So, there was this guy, Jim, that loved this woman, Patty, passionately. And when you met Patty, you knew why. She was funny, thoughtful, had a real gift for drawing people into conversation and listening to what others had to say. Jim daily thanked his lucky stars that Patty had found him and that they were in relationship with each other.
A year in to their exclusive thing, Jim started to get cranky. The problem was that he wanted her home more, around more, with him more. She was always helping someone in her family out of a crisis or taking a call late at night from someone at work. When they would entertain, she would get in these deep almost intimate conversations with one of his friends. It would unnerve him. It bothered him to see her talking alone for an hour with another guy, even when that other guy was one of his oldest friends. It all ended in one evening. After he made her a nice dinner, Patty got up kissed him and said she had to meet a girl at her work who was going through a divorce. He blew up. He was her boyfriend. He should be getting more attention from her than some loser in the cubicle next to her. She belonged to him after all. His words were ugly. Patty ended it a few days later.
I made Jim and Patty up, but it is a story that seems familiar to me. We just never seem satisfied with getting a good thing, when if we got more of that good thing it would be a great thing. Does this make sense? I can’t tell you how many times I filled my bowl to overflowing with ice cream to “finish” the carton, rather than just have a small bowl, leaving another small bowl for myself the next day or maybe even surprise Paige with a small bowl. Why be satisfied with good, when we can get great? Why should we sacrifice and get less so that someone else can receive what we found?

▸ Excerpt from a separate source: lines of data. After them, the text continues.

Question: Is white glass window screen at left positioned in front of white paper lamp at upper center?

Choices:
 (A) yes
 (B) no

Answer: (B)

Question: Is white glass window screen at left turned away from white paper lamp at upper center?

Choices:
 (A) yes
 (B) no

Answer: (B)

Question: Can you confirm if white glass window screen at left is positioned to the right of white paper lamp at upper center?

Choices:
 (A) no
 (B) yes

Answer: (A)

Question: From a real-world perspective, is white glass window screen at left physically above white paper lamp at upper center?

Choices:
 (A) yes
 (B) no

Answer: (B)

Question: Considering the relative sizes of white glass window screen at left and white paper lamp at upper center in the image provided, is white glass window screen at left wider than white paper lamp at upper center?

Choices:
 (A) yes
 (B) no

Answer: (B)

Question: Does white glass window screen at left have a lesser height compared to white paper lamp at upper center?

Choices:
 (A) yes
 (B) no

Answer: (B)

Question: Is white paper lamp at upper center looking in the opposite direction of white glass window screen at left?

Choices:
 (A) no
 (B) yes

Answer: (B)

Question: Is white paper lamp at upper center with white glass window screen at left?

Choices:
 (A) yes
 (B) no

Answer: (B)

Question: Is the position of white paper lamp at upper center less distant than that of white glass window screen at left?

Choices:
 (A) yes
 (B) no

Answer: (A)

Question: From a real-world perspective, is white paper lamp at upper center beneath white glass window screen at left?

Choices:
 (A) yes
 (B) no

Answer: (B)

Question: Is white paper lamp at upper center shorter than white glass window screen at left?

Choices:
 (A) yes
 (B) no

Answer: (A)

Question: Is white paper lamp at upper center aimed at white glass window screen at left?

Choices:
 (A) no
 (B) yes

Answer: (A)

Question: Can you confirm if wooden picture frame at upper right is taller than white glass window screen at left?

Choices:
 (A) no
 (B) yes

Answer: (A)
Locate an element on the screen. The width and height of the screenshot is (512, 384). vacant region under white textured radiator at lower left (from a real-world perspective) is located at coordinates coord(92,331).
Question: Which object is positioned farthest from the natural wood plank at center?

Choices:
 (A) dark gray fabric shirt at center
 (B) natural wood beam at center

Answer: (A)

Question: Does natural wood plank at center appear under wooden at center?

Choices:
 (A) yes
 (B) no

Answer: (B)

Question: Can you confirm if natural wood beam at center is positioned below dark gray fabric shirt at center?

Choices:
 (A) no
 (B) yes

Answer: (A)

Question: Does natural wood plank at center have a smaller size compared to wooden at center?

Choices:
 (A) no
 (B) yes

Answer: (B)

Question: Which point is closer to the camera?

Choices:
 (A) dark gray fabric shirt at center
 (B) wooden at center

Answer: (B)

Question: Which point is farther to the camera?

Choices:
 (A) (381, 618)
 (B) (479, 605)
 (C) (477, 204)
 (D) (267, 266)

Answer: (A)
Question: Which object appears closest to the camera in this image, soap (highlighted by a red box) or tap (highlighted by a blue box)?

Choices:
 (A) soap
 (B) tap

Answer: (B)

This is how I hear today’s gospel story. Jesus’ hometown of Nazareth was not happy when they found out that Jesus wasn’t just sent to save them, but to save everyone. They would be saved. This was clear. Jesus’ love was for them. Using Isaiah 60, Jesus preached that he had been sent, anointed by God’s Spirit, to bring good news to the poor. They were poor and ready for some good news. He had been anointed he preached to free people from what keeps them from living life as God hopes. Demons? Gone. Blindness? healed. This is going to be great, they murmured. Smiles all around. Who would have thunk that the boy who used to climb their olive trees would be the one God sent to do great things…for them!
It was Jesus that ruined the good vibe. A preacher has got to know when to say amen and then stop. Jesus just kept right on talking. I came to bring good news to everyone who is poor, not just my family and friends in Nazareth, he preached. I came to free all of those who are bondage, not just my cousin Miriam with leprosy. I came to bring sight to all of the world, not only cousin Jesse. When the radical inclusiveness of Jesus’ sermon became evident to those gathered, their belief that God should save them first if not solely, since he was one of their own, leapfrogged over their joy that God had sent a prophet in their midst. Like Jim drove Patty out of their apartment, they drove Jesus out of Nazareth. In the end, because they were not open to others receiving God’s gift of love in Jesus, they were not able to receive it themselves.

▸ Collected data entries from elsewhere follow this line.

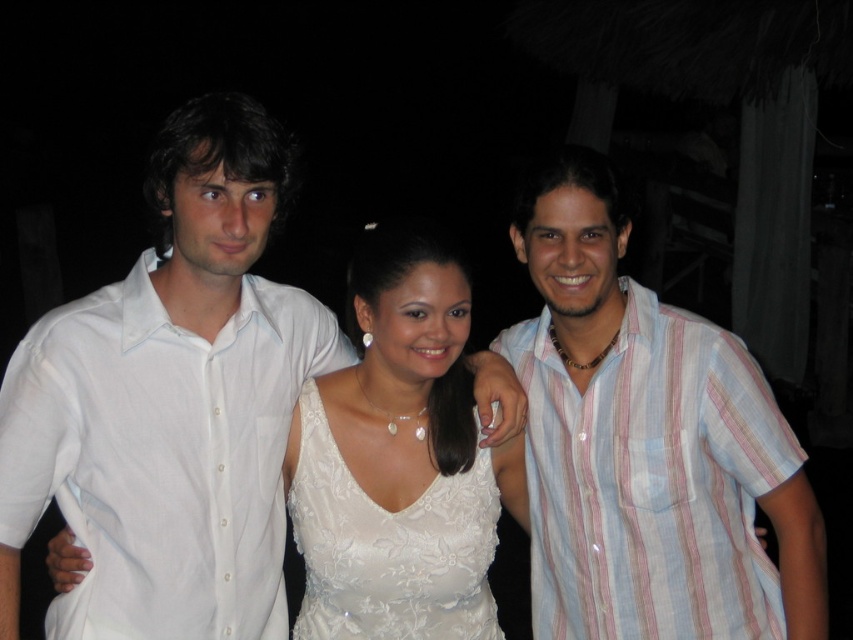
Question: Is white cotton shirt at left wider than light blue striped shirt at right?

Choices:
 (A) yes
 (B) no

Answer: (A)

Question: Which of the following is the farthest from the observer?

Choices:
 (A) light blue striped shirt at right
 (B) white lace dress at center
 (C) white cotton shirt at left

Answer: (B)

Question: Which point is farther to the camera?

Choices:
 (A) (676, 364)
 (B) (358, 554)

Answer: (A)

Question: Is white cotton shirt at left thinner than white lace dress at center?

Choices:
 (A) no
 (B) yes

Answer: (A)

Question: Does white cotton shirt at left appear over white lace dress at center?

Choices:
 (A) yes
 (B) no

Answer: (A)

Question: Based on their relative distances, which object is nearer to the light blue striped shirt at right?

Choices:
 (A) white cotton shirt at left
 (B) white lace dress at center

Answer: (B)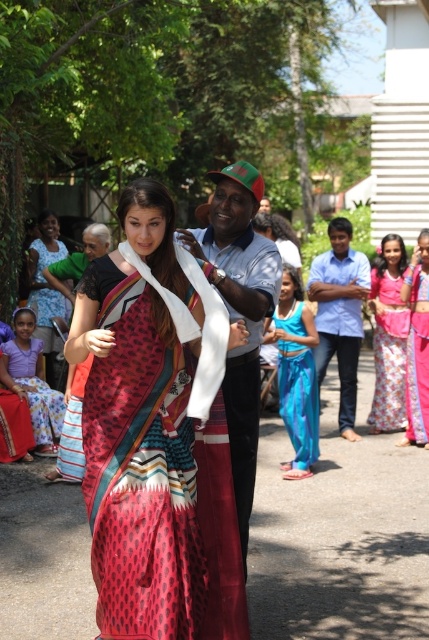
You are a photographer trying to capture the vibrant red sari and the blue shirt in the scene. Since you want both subjects in focus, which one should you adjust your camera focus on first to ensure the printed silk saree at center and the blue cotton shirt at center are both sharp?

The printed silk saree at center is closer to the viewer than the blue cotton shirt at center, so you should focus on the printed silk saree at center first. This will ensure that both objects are within the depth of field and appear sharp in the photo.

You are planning to take a photo of the two people in the scene. The blue cotton shirt at center and the matte black shirt at center are part of your composition. If you want to ensure both shirts are in focus, what is the minimum distance you should set between the camera and the subjects?

The blue cotton shirt at center and matte black shirt at center are 9.89 feet apart from each other. To ensure both are in focus, the camera should be positioned at least 9.89 feet away from the closest subject.

You are organizing a fashion show and need to arrange the floral fabric dress at center and the purple cotton dress at lower left on a runway. Which dress should be placed first if you want to maintain their original positions relative to each other as seen in the image?

The floral fabric dress at center should be placed first because it is positioned over the purple cotton dress at lower left, indicating it should be placed in front to maintain their original positions.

God’s gift of love is wonderful and great, life giving, but it is always meant to be given away. If we don’t understand this, then we can’t receive it. God’s love is not a big fat 401K just growing over the years in an account, ready and waiting for you when you need it. God’s love is an action verb. God’s love is a wild animal hating a cage. God’s love is a beautiful painting that would be obscene if we kept it in our home and no one else saw it. Sure, it’s a sacrifice to share, but, if we don’t understand it has got to be shared, we won’t ever be able to receive it in the first place. Our call to faith is not simply to be vessels to receive God’s love, but vessels to pour out God’s love.
For the last four weeks on Wednesday night, about twenty five of us have had a discussion on how to be church in an increasingly violent world. The crux of the problem is how can we protect ourselves from strangers while at the same time welcome strangers as passionately as God welcomes and loves them. Locked doors made no sense. We cannot love a neighbor we refuse to meet. Profiles of likely suspicious subjects made no sense. Who do we turn away because the risk is too high? When we got to the solution part, all the suggestions assumed we couldn’t keep someone out that wanted to do us harm. We would have to sacrifice a small level of security, let everyone in the doors, in order to do the greater work of God, to love and invite everyone passionately.
A sacrifice of love. This is what we are doing when we are okay with the person we love, sharing that love passionately with others, too. A sacrifice of love. This is what we are doing when our focus as church is more about the world outside our doors, than the needs inside our doors. A sacrifice of love. This is what Jesus wanted of his hometown when they heard the good news. Rejoice that God’s anointed one has drawn near then send that body of Christ into the world to share that great love with others. The love we have received is abundant, it is more than enough to be poured out and sacrificed for others.